_Your objective:_
After locating the line that holds "The digit after", output it and all following lines word for word, stopping only at the end of the data.

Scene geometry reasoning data
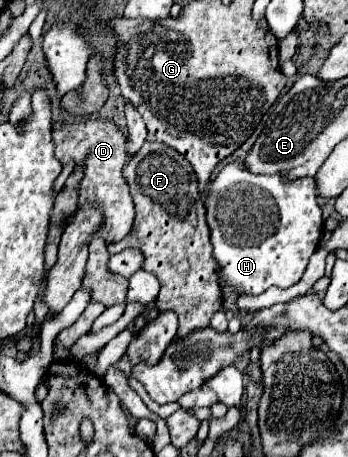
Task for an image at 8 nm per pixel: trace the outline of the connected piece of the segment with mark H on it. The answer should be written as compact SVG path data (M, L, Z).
M234 161L210 181L210 193L204 195L202 201L206 205L210 241L214 245L214 257L220 263L220 275L234 291L260 295L272 285L288 289L302 279L310 255L318 249L324 223L322 211L316 203L316 183L312 177L284 183L280 175L252 175L244 169L242 161Z

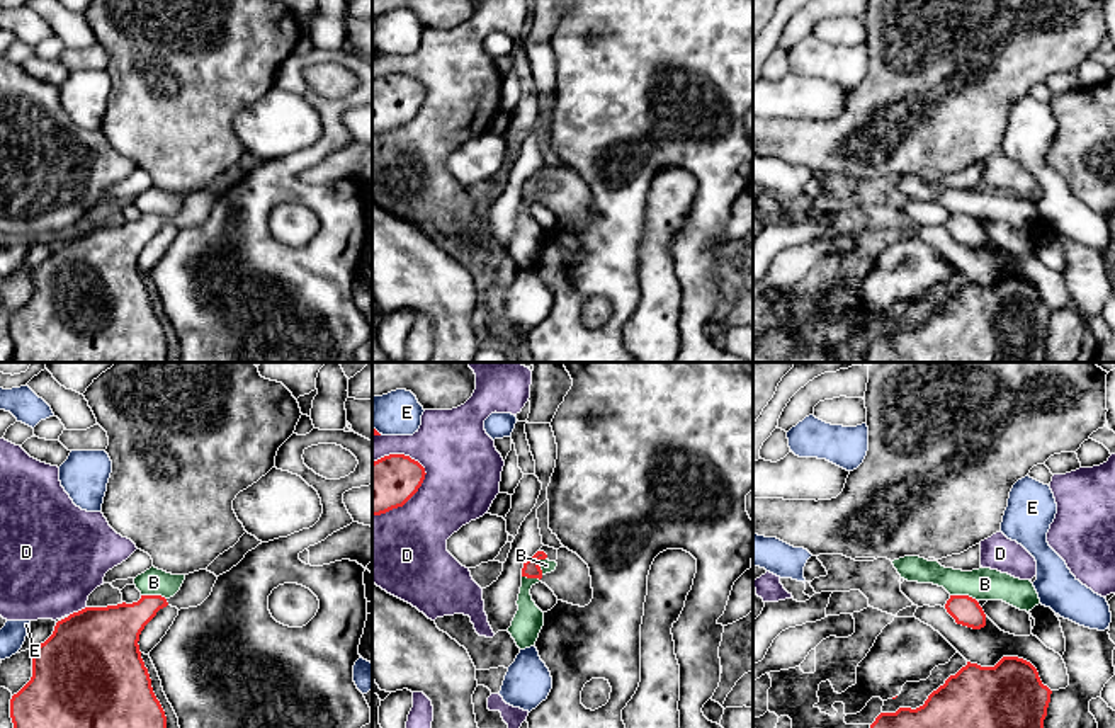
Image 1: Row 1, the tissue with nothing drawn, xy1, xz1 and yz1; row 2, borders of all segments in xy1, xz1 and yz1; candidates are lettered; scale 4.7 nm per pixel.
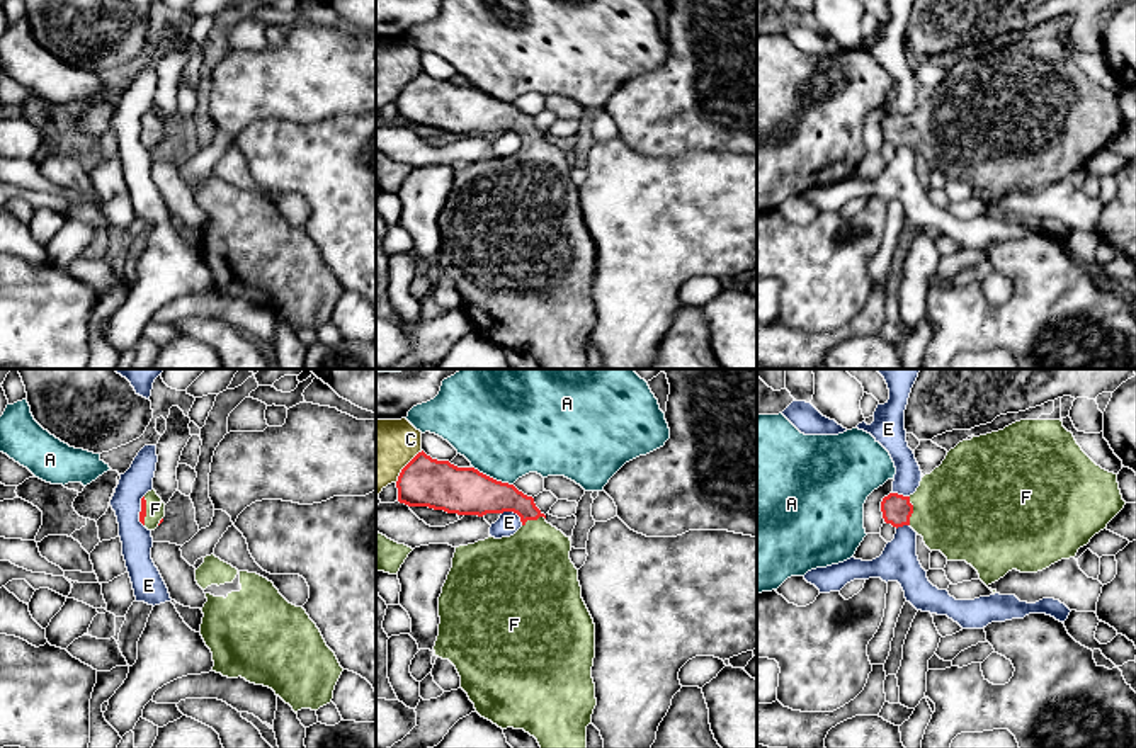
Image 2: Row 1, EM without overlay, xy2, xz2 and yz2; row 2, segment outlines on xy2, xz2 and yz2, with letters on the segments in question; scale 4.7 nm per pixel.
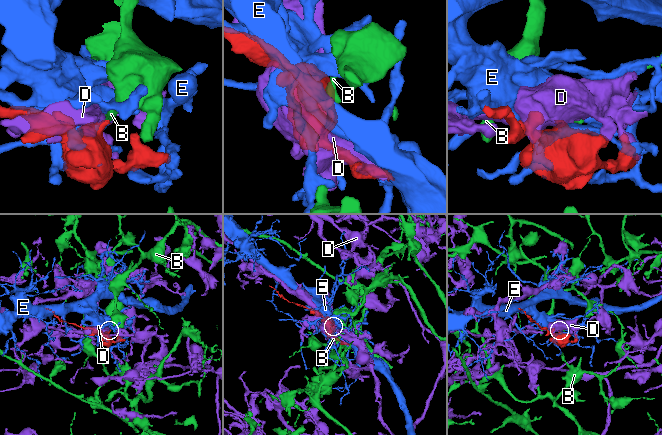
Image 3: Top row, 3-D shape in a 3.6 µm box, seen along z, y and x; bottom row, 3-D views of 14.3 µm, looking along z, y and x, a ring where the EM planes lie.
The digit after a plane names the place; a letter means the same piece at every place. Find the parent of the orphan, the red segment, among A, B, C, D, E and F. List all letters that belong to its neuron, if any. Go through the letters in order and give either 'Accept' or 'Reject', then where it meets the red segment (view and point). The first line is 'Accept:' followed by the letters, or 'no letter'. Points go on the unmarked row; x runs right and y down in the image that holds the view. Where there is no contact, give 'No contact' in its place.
Accept: F
A: Reject. Touches red at xz2 (492, 97)
B: Reject. Touches red at yz1 (964, 215)
C: Reject. Touches red at xz2 (405, 85)
D: Reject. Touches red at xz1 (410, 116)
E: Reject. Touches red at xz2 (514, 131)
F: Accept. Touches red at yz2 (912, 130)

_Response:_
The digit after a plane names the place; a letter means the same piece at every place. Find the parent of the orphan, the red segment, among A, B, C, D, E and F. List all letters that belong to its neuron, if any. Go through the letters in order and give either 'Accept' or 'Reject', then where it meets the red segment (view and point). The first line is 'Accept:' followed by the letters, or 'no letter'. Points go on the unmarked row; x runs right and y down in the image that holds the view. Where there is no contact, give 'No contact' in its place.
Accept: F
A: Reject. Touches red at xz2 (492, 97)
B: Reject. Touches red at yz1 (964, 215)
C: Reject. Touches red at xz2 (405, 85)
D: Reject. Touches red at xz1 (410, 116)
E: Reject. Touches red at xz2 (514, 131)
F: Accept. Touches red at yz2 (912, 130)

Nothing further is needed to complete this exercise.